Task description =
Lines containing the word "equals" are to be copied from the data below.

Data supplied =
______

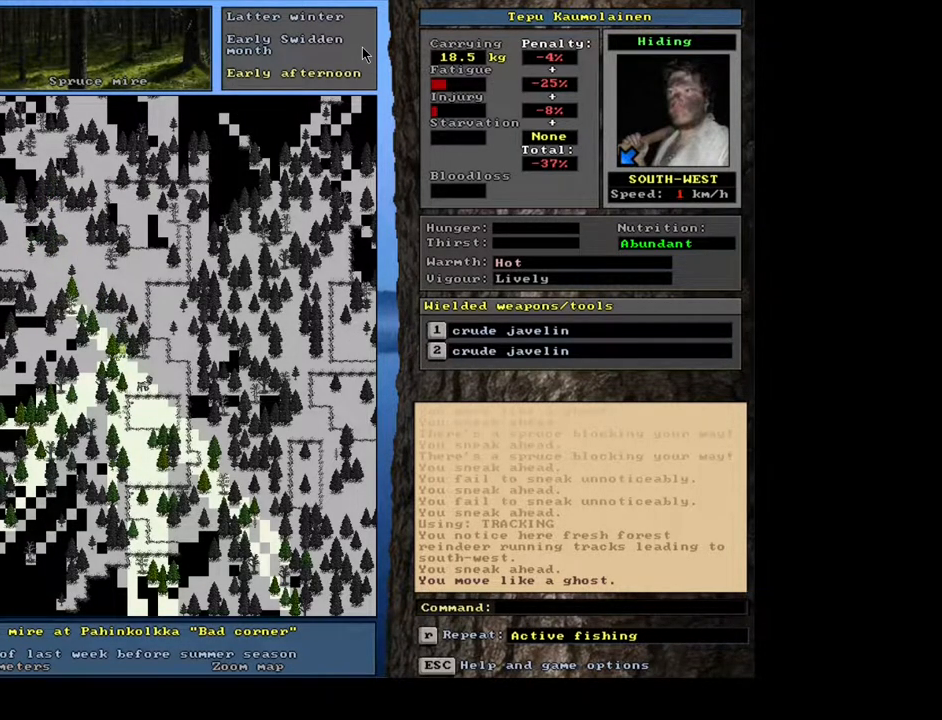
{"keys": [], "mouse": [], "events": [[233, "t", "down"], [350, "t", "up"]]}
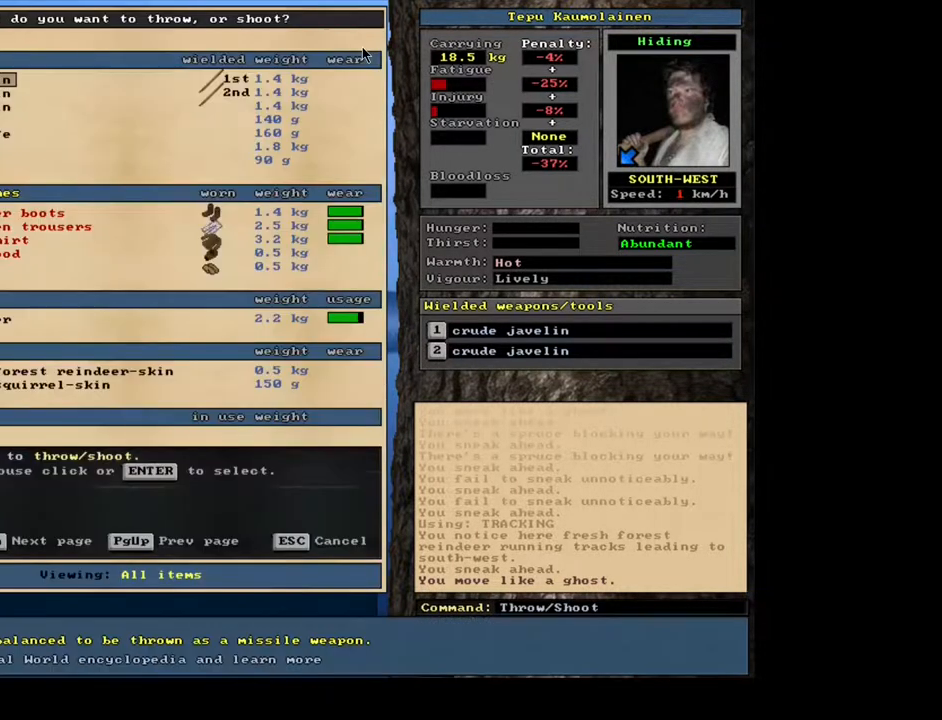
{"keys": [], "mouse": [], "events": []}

______

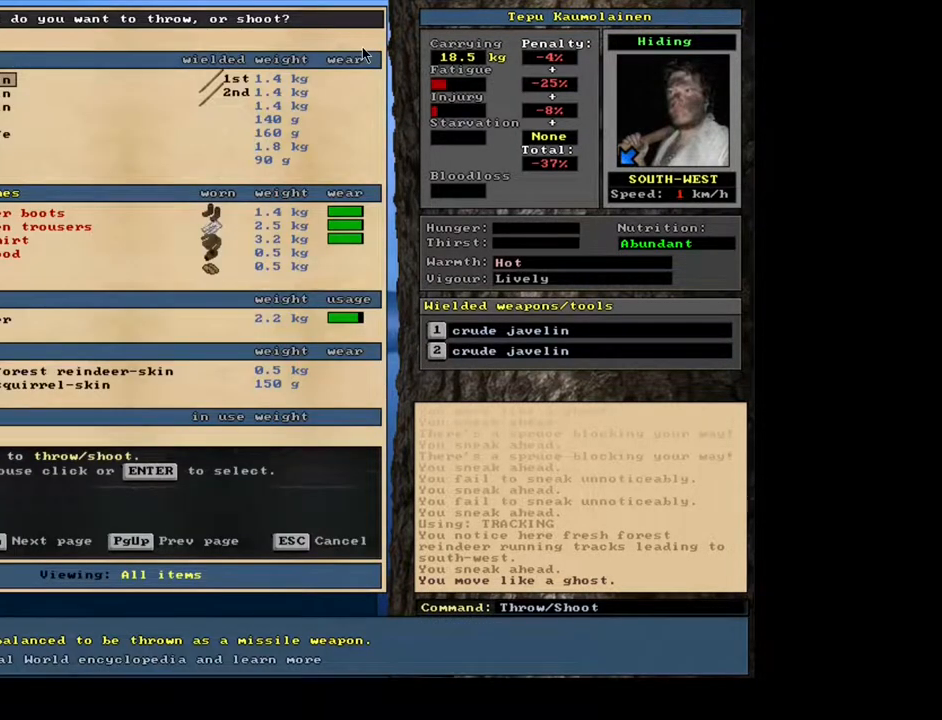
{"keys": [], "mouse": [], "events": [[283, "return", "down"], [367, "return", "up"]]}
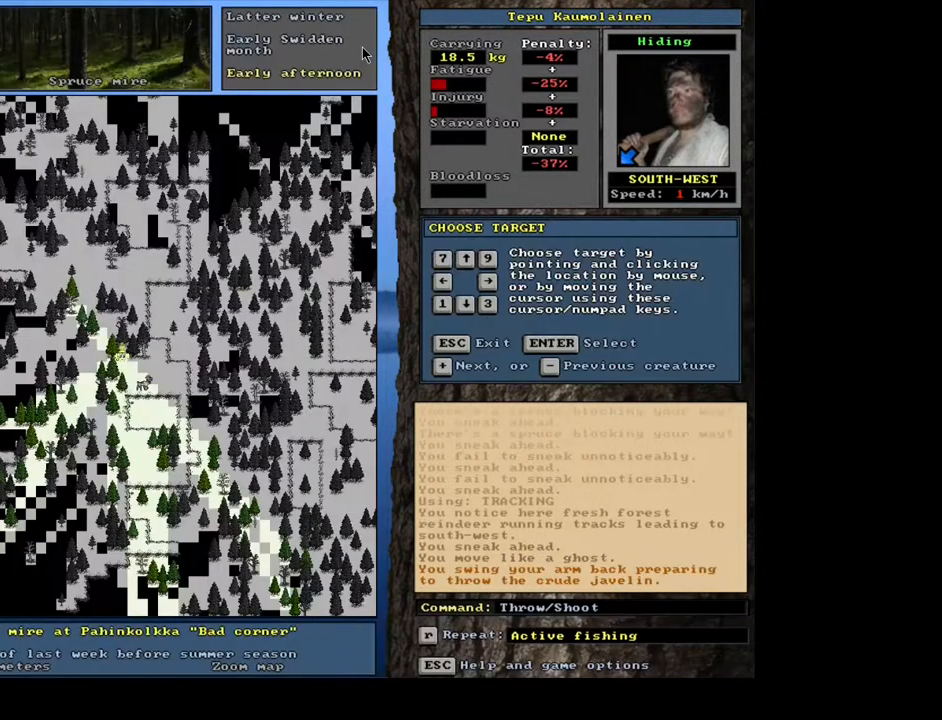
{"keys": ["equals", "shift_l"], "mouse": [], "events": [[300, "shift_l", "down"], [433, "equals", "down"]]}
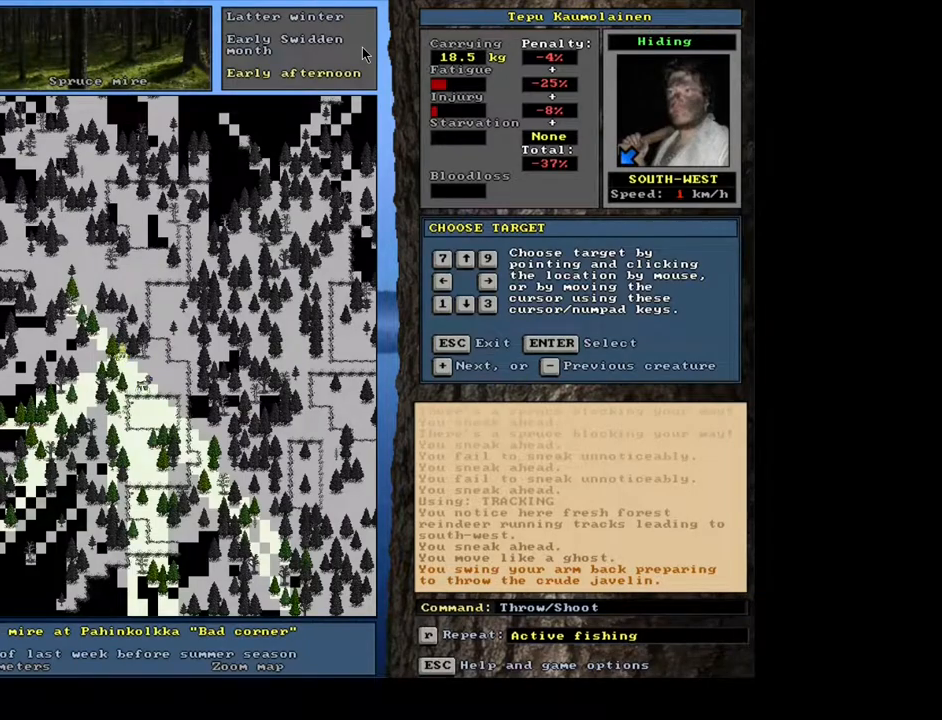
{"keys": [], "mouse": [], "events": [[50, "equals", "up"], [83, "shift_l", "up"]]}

______

Exercise solution =
{"keys": ["equals", "shift_l"], "mouse": [], "events": [[300, "shift_l", "down"], [433, "equals", "down"]]}
{"keys": [], "mouse": [], "events": [[50, "equals", "up"], [83, "shift_l", "up"]]}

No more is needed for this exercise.